Handling torch.compile State Dicts

torch.compile wraps modules in _orig_mod containers, inserting _orig_mod. or _orig_mod_ into state_dict keys. This breaks checkpoint loading and LoRA weight matching. We normalize keys in three places:

@staticmethod
def _strip_orig_mod_keys(state_dict):
    new_sd = {}
    for key, val in state_dict.items():
        new_key = re.sub(r"(?<=_)_orig_mod_", "", key)
        new_sd[new_key] = val
    return new_sd

Applied during: (1) loading external checkpoints, (2) LoRA target module discovery, (3) load_state_dict() override on the network, and (4) LoRA weight merging.

sd-scripts has zero _orig_mod_ awareness — loading a checkpoint trained with torch.compile would fail silently or error out.


Results

All benchmarks on a single RTX 5060 Ti 16 GB. LoRA r=32, lr=5e-5, batch size 2, 2 epochs (182 steps), seed=42. Gradient checkpointing and unsloth offload checkpointing enabled. Latent and text embeddings were pre-cached. Validation loss measured with fixed seed at timestep σ ∈ {0.05, 0.1, 0.2, 0.35}.

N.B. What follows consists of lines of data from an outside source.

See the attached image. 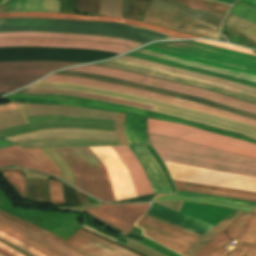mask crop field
<instances>
[{
  "label": "crop field",
  "instance_id": "1",
  "mask_svg": "<svg viewBox=\"0 0 256 256\" xmlns=\"http://www.w3.org/2000/svg\"><path fill=\"white\" fill-rule=\"evenodd\" d=\"M73 115L88 118L115 120L116 132L93 129H45L32 133L8 137L13 142L53 138H96L119 139L120 144L128 143L124 135V114L72 106L0 104V131L11 126L29 123L26 116Z\"/></svg>",
  "mask_w": 256,
  "mask_h": 256
},
{
  "label": "crop field",
  "instance_id": "2",
  "mask_svg": "<svg viewBox=\"0 0 256 256\" xmlns=\"http://www.w3.org/2000/svg\"><path fill=\"white\" fill-rule=\"evenodd\" d=\"M228 8L208 0H149L143 21L216 39Z\"/></svg>",
  "mask_w": 256,
  "mask_h": 256
},
{
  "label": "crop field",
  "instance_id": "3",
  "mask_svg": "<svg viewBox=\"0 0 256 256\" xmlns=\"http://www.w3.org/2000/svg\"><path fill=\"white\" fill-rule=\"evenodd\" d=\"M177 190L204 193L256 202V193L216 188L174 181ZM237 245L224 256H256V206L252 214L243 212L236 220L210 240L196 256H221L227 244Z\"/></svg>",
  "mask_w": 256,
  "mask_h": 256
},
{
  "label": "crop field",
  "instance_id": "4",
  "mask_svg": "<svg viewBox=\"0 0 256 256\" xmlns=\"http://www.w3.org/2000/svg\"><path fill=\"white\" fill-rule=\"evenodd\" d=\"M150 141L162 160L256 177V159L149 134Z\"/></svg>",
  "mask_w": 256,
  "mask_h": 256
},
{
  "label": "crop field",
  "instance_id": "5",
  "mask_svg": "<svg viewBox=\"0 0 256 256\" xmlns=\"http://www.w3.org/2000/svg\"><path fill=\"white\" fill-rule=\"evenodd\" d=\"M73 170L75 187L103 201H115L108 174L88 147L55 148Z\"/></svg>",
  "mask_w": 256,
  "mask_h": 256
},
{
  "label": "crop field",
  "instance_id": "6",
  "mask_svg": "<svg viewBox=\"0 0 256 256\" xmlns=\"http://www.w3.org/2000/svg\"><path fill=\"white\" fill-rule=\"evenodd\" d=\"M148 132L256 158V144L171 122L147 120Z\"/></svg>",
  "mask_w": 256,
  "mask_h": 256
},
{
  "label": "crop field",
  "instance_id": "7",
  "mask_svg": "<svg viewBox=\"0 0 256 256\" xmlns=\"http://www.w3.org/2000/svg\"><path fill=\"white\" fill-rule=\"evenodd\" d=\"M69 70L96 73L100 75L110 76L114 78H119V79L131 81V82L139 83V84L156 86V87H160V88H164L172 91L199 96V97H202L220 104H224L233 108L256 113V105H253V104L242 102L213 91L192 87V86H187V85H182L178 83H173L169 81L159 80V79L151 78L149 76L136 74L128 71H123V70H118V69L108 68V67L94 66V65H87V66H82V67L73 68Z\"/></svg>",
  "mask_w": 256,
  "mask_h": 256
},
{
  "label": "crop field",
  "instance_id": "8",
  "mask_svg": "<svg viewBox=\"0 0 256 256\" xmlns=\"http://www.w3.org/2000/svg\"><path fill=\"white\" fill-rule=\"evenodd\" d=\"M41 81L76 83V84H82V85L92 86V87H96V88H102V89H108V90H113V91H119V92H124V93L140 95V96H144V97H148V98H152V99L188 107L191 109L211 113L214 115H218V116H221L224 118L236 120V121L243 122V123H246V124L256 127V120H253V119H250L247 117H243V116H240L237 114L225 112V111H222V110H219V109H216L213 107H209L206 105H202V104H198V103H194V102H190V101H186V100L176 99V98L156 94V93L149 92V91H143V90H138V89H134V88H129V87H125V86H121V85H117V84L105 83V82L89 80V79H84V78H78V77L57 76V75H51Z\"/></svg>",
  "mask_w": 256,
  "mask_h": 256
},
{
  "label": "crop field",
  "instance_id": "9",
  "mask_svg": "<svg viewBox=\"0 0 256 256\" xmlns=\"http://www.w3.org/2000/svg\"><path fill=\"white\" fill-rule=\"evenodd\" d=\"M79 64L57 61H26L0 63V94L9 93L43 75L66 66Z\"/></svg>",
  "mask_w": 256,
  "mask_h": 256
},
{
  "label": "crop field",
  "instance_id": "10",
  "mask_svg": "<svg viewBox=\"0 0 256 256\" xmlns=\"http://www.w3.org/2000/svg\"><path fill=\"white\" fill-rule=\"evenodd\" d=\"M0 215L5 216L18 223H21L25 226H28L46 236L56 239L84 256H139L133 252H130L120 246L105 241L81 229H79L70 239L65 241L42 228L33 226L27 222L11 217L1 211Z\"/></svg>",
  "mask_w": 256,
  "mask_h": 256
},
{
  "label": "crop field",
  "instance_id": "11",
  "mask_svg": "<svg viewBox=\"0 0 256 256\" xmlns=\"http://www.w3.org/2000/svg\"><path fill=\"white\" fill-rule=\"evenodd\" d=\"M104 164L113 187L116 200L136 196L130 174L119 156L110 146L89 147Z\"/></svg>",
  "mask_w": 256,
  "mask_h": 256
},
{
  "label": "crop field",
  "instance_id": "12",
  "mask_svg": "<svg viewBox=\"0 0 256 256\" xmlns=\"http://www.w3.org/2000/svg\"><path fill=\"white\" fill-rule=\"evenodd\" d=\"M3 46H50L65 48H85L111 51L118 54L124 53L134 48L108 42L29 37L0 38V47Z\"/></svg>",
  "mask_w": 256,
  "mask_h": 256
},
{
  "label": "crop field",
  "instance_id": "13",
  "mask_svg": "<svg viewBox=\"0 0 256 256\" xmlns=\"http://www.w3.org/2000/svg\"><path fill=\"white\" fill-rule=\"evenodd\" d=\"M148 207L149 203L134 205L102 204L101 208H89L86 212L101 221L129 232L132 224L143 215Z\"/></svg>",
  "mask_w": 256,
  "mask_h": 256
},
{
  "label": "crop field",
  "instance_id": "14",
  "mask_svg": "<svg viewBox=\"0 0 256 256\" xmlns=\"http://www.w3.org/2000/svg\"><path fill=\"white\" fill-rule=\"evenodd\" d=\"M54 74L88 77V78H92V79H96V80H100V81L117 83V84H122V85L130 86V87H135V88H139V89H143V90H149V91L157 92V93H160V94H164V95H168V96H172V97H176V98H181V99H186V100L199 102V103L206 104V105H209V106H213V107L225 110V111L237 113V114H240V115H244V116L256 119V114L236 110V109H233V108H230V107H227V106H224V105H220V104H217V103H214V102L202 99V98H198V97H194V96H190V95H186V94H181V93H177V92H172V91H168V90H164V89H160V88H156V87L139 85V84H135V83L119 80V79L109 78V77H105V76L95 75V74L76 73V72H68V71H60V72H56Z\"/></svg>",
  "mask_w": 256,
  "mask_h": 256
},
{
  "label": "crop field",
  "instance_id": "15",
  "mask_svg": "<svg viewBox=\"0 0 256 256\" xmlns=\"http://www.w3.org/2000/svg\"><path fill=\"white\" fill-rule=\"evenodd\" d=\"M0 17H43V18H67V19H84V20H99V21H112V22H119V23H126L132 24L148 29H152L161 33H165L168 35L181 37V38H200L194 37L190 35H186L184 33L174 32L168 29L156 27L153 25L140 23L131 20L120 19L116 17H105V16H81V15H69V14H62V13H46V12H21V13H0Z\"/></svg>",
  "mask_w": 256,
  "mask_h": 256
},
{
  "label": "crop field",
  "instance_id": "16",
  "mask_svg": "<svg viewBox=\"0 0 256 256\" xmlns=\"http://www.w3.org/2000/svg\"><path fill=\"white\" fill-rule=\"evenodd\" d=\"M113 148L127 166L134 182L137 196L154 193L142 166L129 148L127 146H113Z\"/></svg>",
  "mask_w": 256,
  "mask_h": 256
},
{
  "label": "crop field",
  "instance_id": "17",
  "mask_svg": "<svg viewBox=\"0 0 256 256\" xmlns=\"http://www.w3.org/2000/svg\"><path fill=\"white\" fill-rule=\"evenodd\" d=\"M10 164L49 173L45 166L19 145L0 150V167L9 166Z\"/></svg>",
  "mask_w": 256,
  "mask_h": 256
},
{
  "label": "crop field",
  "instance_id": "18",
  "mask_svg": "<svg viewBox=\"0 0 256 256\" xmlns=\"http://www.w3.org/2000/svg\"><path fill=\"white\" fill-rule=\"evenodd\" d=\"M12 36H39V37H50V38L99 40V41L116 42V43H120V44L134 46V47H138V46L142 45L141 43L127 41V40H121V39H115V38H109V37H101V36L80 35V34L45 33V32L0 33V37H12Z\"/></svg>",
  "mask_w": 256,
  "mask_h": 256
},
{
  "label": "crop field",
  "instance_id": "19",
  "mask_svg": "<svg viewBox=\"0 0 256 256\" xmlns=\"http://www.w3.org/2000/svg\"><path fill=\"white\" fill-rule=\"evenodd\" d=\"M136 225H138L144 229V235L152 238L153 240L165 245L166 247H168L180 254L192 245L190 243H187L185 241H182L180 239H177L175 237H172L170 235L162 233L158 230L150 228L146 225H143L139 222H137Z\"/></svg>",
  "mask_w": 256,
  "mask_h": 256
},
{
  "label": "crop field",
  "instance_id": "20",
  "mask_svg": "<svg viewBox=\"0 0 256 256\" xmlns=\"http://www.w3.org/2000/svg\"><path fill=\"white\" fill-rule=\"evenodd\" d=\"M127 55L137 57V58H141V59H145V60H149V61H153V62H157V63H161V64H165V65H169V66H173V67H177V68H182V69H186V70L195 71V72H198V73L208 74V75H212V76L219 77V78L229 79V80L237 82V83L246 84V85L256 87V83L248 81V80H244V79H240V78H236V77H232V76H228V75H224V74H220V73H216V72L197 69V68H193V67L173 63V62L166 61V60L159 59V58L152 57V56L137 54V53H133V52H131Z\"/></svg>",
  "mask_w": 256,
  "mask_h": 256
},
{
  "label": "crop field",
  "instance_id": "21",
  "mask_svg": "<svg viewBox=\"0 0 256 256\" xmlns=\"http://www.w3.org/2000/svg\"><path fill=\"white\" fill-rule=\"evenodd\" d=\"M242 212L234 210L227 217H225L221 222L211 228L207 233H205L199 240L192 245L187 251H185L183 256H194L195 253L204 245V243L211 238H213L217 233L224 229L228 224H230L234 219H236Z\"/></svg>",
  "mask_w": 256,
  "mask_h": 256
},
{
  "label": "crop field",
  "instance_id": "22",
  "mask_svg": "<svg viewBox=\"0 0 256 256\" xmlns=\"http://www.w3.org/2000/svg\"><path fill=\"white\" fill-rule=\"evenodd\" d=\"M26 94H64V95H74V96H80V97H86V98H92L102 101H107L111 103H117V104H123L128 105L132 107H137L141 109L151 110L153 107L147 106L144 104L139 103H133V102H127L119 99H113V98H107V97H101V96H95V95H89V94H83V93H76V92H68V91H57V90H33L29 89Z\"/></svg>",
  "mask_w": 256,
  "mask_h": 256
},
{
  "label": "crop field",
  "instance_id": "23",
  "mask_svg": "<svg viewBox=\"0 0 256 256\" xmlns=\"http://www.w3.org/2000/svg\"><path fill=\"white\" fill-rule=\"evenodd\" d=\"M0 218L3 219V220H5V221H8V222H10V223L15 224V225H17L18 227H20V228H22V229H24V230H27V231H29V232H31V233H33V234L39 236L40 238H38V237H36V236H34V235H32V234H30V233L24 231V230L18 229V228H16V227H14V226H12V225H10V224H8V223L2 221V220H0L1 223H4V224L10 226L11 228H13V229H15V230H17V231H19V232H21V233L27 235V236H30V237H33V238L39 240V241H41L42 243H44V244H46V245H48V246H50V247H52V248H54V249H56V250L62 252L63 254H65V255H67V256H82V255H80V254L74 252V251L71 250L70 248L66 247L65 245H63V244H61V243H59V242H57V241H55V240H53V239H51V238H48V237L43 236V235H41V234L35 233V232H33V231H31V230H29V229H27V228H25V227H23V226H21V225L15 223V222H12V221H10V220L4 218V217H1V216H0Z\"/></svg>",
  "mask_w": 256,
  "mask_h": 256
},
{
  "label": "crop field",
  "instance_id": "24",
  "mask_svg": "<svg viewBox=\"0 0 256 256\" xmlns=\"http://www.w3.org/2000/svg\"><path fill=\"white\" fill-rule=\"evenodd\" d=\"M228 16H229V13H228V15L226 16V18H225V20L223 21V25H225L224 23H225V21H226V19L228 18ZM226 24H228V25H230V26H232V27H234V28H236V29H239V30H241V32H243L244 34H246L247 36H249L251 39H253L254 41H256V24L255 23H253V22H250V21H247V20H245V19H242V18H240V17H237V16H234V15H232V14H230V16H229V18L227 19V21H226ZM225 26H227V25H225ZM227 27H229V26H227ZM229 28H231V27H229ZM231 29H233V28H231ZM233 30H235V29H233ZM235 31H237V32H239V33H241L240 31H238V30H235ZM243 33H241L242 35H244ZM246 35H244L245 37H247ZM248 38V37H247ZM249 38V39H250ZM250 39V40H251ZM252 40V41H253ZM253 41V42H254ZM256 43V42H255Z\"/></svg>",
  "mask_w": 256,
  "mask_h": 256
},
{
  "label": "crop field",
  "instance_id": "25",
  "mask_svg": "<svg viewBox=\"0 0 256 256\" xmlns=\"http://www.w3.org/2000/svg\"><path fill=\"white\" fill-rule=\"evenodd\" d=\"M139 222H141V223H143V224H146V225H148V226H151V227H153V228H155V229H158V230H160V231H162V232H165V233H167V234H170V235H172V236H175V237H177V238H180V239H182V240H185V241H187V242H190V243H192V244H193L194 242H196L197 239H198V237H195V236H192V235H190V234L184 233V232H182V231H179V230H177V229H175V228H172V227H170V226H167V225H165V224H162V223H160V222H157V221L152 220V219H150V218H147V217H145V216H143V217L139 220Z\"/></svg>",
  "mask_w": 256,
  "mask_h": 256
},
{
  "label": "crop field",
  "instance_id": "26",
  "mask_svg": "<svg viewBox=\"0 0 256 256\" xmlns=\"http://www.w3.org/2000/svg\"><path fill=\"white\" fill-rule=\"evenodd\" d=\"M154 200H185V201H193V202H199V203H206V204H212V205H218V206H224L229 208H235V209H241L252 212V207L227 203V202H221V201H213V200H206V199H199V198H191V197H185V196H179V195H158Z\"/></svg>",
  "mask_w": 256,
  "mask_h": 256
},
{
  "label": "crop field",
  "instance_id": "27",
  "mask_svg": "<svg viewBox=\"0 0 256 256\" xmlns=\"http://www.w3.org/2000/svg\"><path fill=\"white\" fill-rule=\"evenodd\" d=\"M0 230L19 239V240H22V241L36 247L37 249H39L40 251L44 252L45 254H47L49 256H65V255L45 246L44 244L32 239V238H29L25 235H22L16 231L10 229L9 227H7L1 223H0Z\"/></svg>",
  "mask_w": 256,
  "mask_h": 256
},
{
  "label": "crop field",
  "instance_id": "28",
  "mask_svg": "<svg viewBox=\"0 0 256 256\" xmlns=\"http://www.w3.org/2000/svg\"><path fill=\"white\" fill-rule=\"evenodd\" d=\"M46 155L50 157L62 171L60 179L74 185L73 174L67 162L58 154L54 148H42Z\"/></svg>",
  "mask_w": 256,
  "mask_h": 256
},
{
  "label": "crop field",
  "instance_id": "29",
  "mask_svg": "<svg viewBox=\"0 0 256 256\" xmlns=\"http://www.w3.org/2000/svg\"><path fill=\"white\" fill-rule=\"evenodd\" d=\"M1 174L16 189L19 194L24 198L25 194V179L23 178L21 169H4Z\"/></svg>",
  "mask_w": 256,
  "mask_h": 256
},
{
  "label": "crop field",
  "instance_id": "30",
  "mask_svg": "<svg viewBox=\"0 0 256 256\" xmlns=\"http://www.w3.org/2000/svg\"><path fill=\"white\" fill-rule=\"evenodd\" d=\"M230 13L256 23V7L250 6L238 0H236V2L234 3L233 7L230 10Z\"/></svg>",
  "mask_w": 256,
  "mask_h": 256
},
{
  "label": "crop field",
  "instance_id": "31",
  "mask_svg": "<svg viewBox=\"0 0 256 256\" xmlns=\"http://www.w3.org/2000/svg\"><path fill=\"white\" fill-rule=\"evenodd\" d=\"M27 151L31 152L34 157L39 160L42 164H44L49 170L50 175L55 177L60 176V170L58 166H56L51 159H49L41 148H25Z\"/></svg>",
  "mask_w": 256,
  "mask_h": 256
},
{
  "label": "crop field",
  "instance_id": "32",
  "mask_svg": "<svg viewBox=\"0 0 256 256\" xmlns=\"http://www.w3.org/2000/svg\"><path fill=\"white\" fill-rule=\"evenodd\" d=\"M100 0H77L76 9L79 12L98 14Z\"/></svg>",
  "mask_w": 256,
  "mask_h": 256
},
{
  "label": "crop field",
  "instance_id": "33",
  "mask_svg": "<svg viewBox=\"0 0 256 256\" xmlns=\"http://www.w3.org/2000/svg\"><path fill=\"white\" fill-rule=\"evenodd\" d=\"M0 238H2L4 240H6V241H8V242L18 246V247H20L22 249H24L25 251L31 253L34 256H47L44 253L40 252L39 250H37V249H35V248H33V247H31V246H29V245L19 241L17 239H14V238H12V237H10V236L2 233V232H0Z\"/></svg>",
  "mask_w": 256,
  "mask_h": 256
},
{
  "label": "crop field",
  "instance_id": "34",
  "mask_svg": "<svg viewBox=\"0 0 256 256\" xmlns=\"http://www.w3.org/2000/svg\"><path fill=\"white\" fill-rule=\"evenodd\" d=\"M179 195H185V196H191V197H199V198H206V199H214V200H221V201H227L247 206H255V203L253 202H246V201H240V200H234V199H228V198H222V197H216V196H210V195H204V194H194V193H186V192H180L178 191Z\"/></svg>",
  "mask_w": 256,
  "mask_h": 256
},
{
  "label": "crop field",
  "instance_id": "35",
  "mask_svg": "<svg viewBox=\"0 0 256 256\" xmlns=\"http://www.w3.org/2000/svg\"><path fill=\"white\" fill-rule=\"evenodd\" d=\"M50 196L52 203H64L60 182L50 180Z\"/></svg>",
  "mask_w": 256,
  "mask_h": 256
},
{
  "label": "crop field",
  "instance_id": "36",
  "mask_svg": "<svg viewBox=\"0 0 256 256\" xmlns=\"http://www.w3.org/2000/svg\"><path fill=\"white\" fill-rule=\"evenodd\" d=\"M0 249L5 251L6 253L10 254L11 256H24L21 253L17 252L16 250L8 247L7 245L0 242Z\"/></svg>",
  "mask_w": 256,
  "mask_h": 256
},
{
  "label": "crop field",
  "instance_id": "37",
  "mask_svg": "<svg viewBox=\"0 0 256 256\" xmlns=\"http://www.w3.org/2000/svg\"><path fill=\"white\" fill-rule=\"evenodd\" d=\"M0 241L3 242V243H5V244H7L8 246H10V247L16 249L17 251L21 252L22 254H24V255H26V256H32L31 254L25 252L24 250H22V249H20V248H18V247H16V246H14V245H12V244H10V243L4 241V240H2V239H0Z\"/></svg>",
  "mask_w": 256,
  "mask_h": 256
},
{
  "label": "crop field",
  "instance_id": "38",
  "mask_svg": "<svg viewBox=\"0 0 256 256\" xmlns=\"http://www.w3.org/2000/svg\"><path fill=\"white\" fill-rule=\"evenodd\" d=\"M11 145H14V143H11V142L0 139V148L11 146Z\"/></svg>",
  "mask_w": 256,
  "mask_h": 256
},
{
  "label": "crop field",
  "instance_id": "39",
  "mask_svg": "<svg viewBox=\"0 0 256 256\" xmlns=\"http://www.w3.org/2000/svg\"><path fill=\"white\" fill-rule=\"evenodd\" d=\"M242 1L256 6V0H242Z\"/></svg>",
  "mask_w": 256,
  "mask_h": 256
},
{
  "label": "crop field",
  "instance_id": "40",
  "mask_svg": "<svg viewBox=\"0 0 256 256\" xmlns=\"http://www.w3.org/2000/svg\"><path fill=\"white\" fill-rule=\"evenodd\" d=\"M217 1L225 2V3H229V4H232V2H233V0H217Z\"/></svg>",
  "mask_w": 256,
  "mask_h": 256
},
{
  "label": "crop field",
  "instance_id": "41",
  "mask_svg": "<svg viewBox=\"0 0 256 256\" xmlns=\"http://www.w3.org/2000/svg\"><path fill=\"white\" fill-rule=\"evenodd\" d=\"M0 253L3 254L4 256H10V255H8V254L2 252V251H0Z\"/></svg>",
  "mask_w": 256,
  "mask_h": 256
},
{
  "label": "crop field",
  "instance_id": "42",
  "mask_svg": "<svg viewBox=\"0 0 256 256\" xmlns=\"http://www.w3.org/2000/svg\"><path fill=\"white\" fill-rule=\"evenodd\" d=\"M4 1H5V0H1V1H0V5H1Z\"/></svg>",
  "mask_w": 256,
  "mask_h": 256
},
{
  "label": "crop field",
  "instance_id": "43",
  "mask_svg": "<svg viewBox=\"0 0 256 256\" xmlns=\"http://www.w3.org/2000/svg\"><path fill=\"white\" fill-rule=\"evenodd\" d=\"M0 256H3V255L0 254Z\"/></svg>",
  "mask_w": 256,
  "mask_h": 256
}]
</instances>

FA2 plainFA2 compile (eager fallback)FA2 compile (static tokens)FA4 compile (static tokens)
Peak VRAM7.0 GB7.7 GB6.2 GB6.3 GB
Total time14:5115:1011:0711:01
2nd epoch (post-compile)7:267:265:015:17
Train loss0.0920.0890.0860.089
Val loss0.2120.2110.1930.204

FA2 plain is the baseline — no compilation at all. FA2 compile (eager fallback) enables torch.compile without static shapes; dynamo hits recompile limits and falls back to eager, so there's no speedup — just extra overhead from compilation attempts.

The real gains come from static-token compilation. FA2 compile (static tokens) cuts training time by 25% and drops VRAM by 11% compared to baseline. Validation loss differences are within margin of error across runs.

FA4 compile (static tokens) performs comparably to FA2 with static tokens. The FA4 kernel itself doesn't add much on SM120 when the surrounding code is already compiled, but it does unlock further optimization potential for more complex attention patterns (flex attention, KV trimming without LSE correction overhead).


Summary

Shape dynamism sourceSolutionImpact
Spatial resolutionCONSTANT_TOKEN_BUCKETS + static_token_count padding20+ variants → 1
Caption length_KV_BUCKETS bucketed trimmingArbitrary → 4 variants
Batch sizeDrop incomplete last batchesEliminates trailing recompile
Code patternFix
einops.rearrangeExplicit tensor ops
torch.autocast blocksDirect dtype casts
.repeat().expand()
FA4 DLPack pointers@torch.compiler.disable
Nested flex compilationSkip pre-compilation
_orig_mod_ keysRegex normalization

The key insight: torch.compile for training is not about flipping a flag. It's about reshaping your entire data pipeline and model code to present static shapes and clean graphs to the compiler. Once you do that, the compiler does its job and the speedups are real.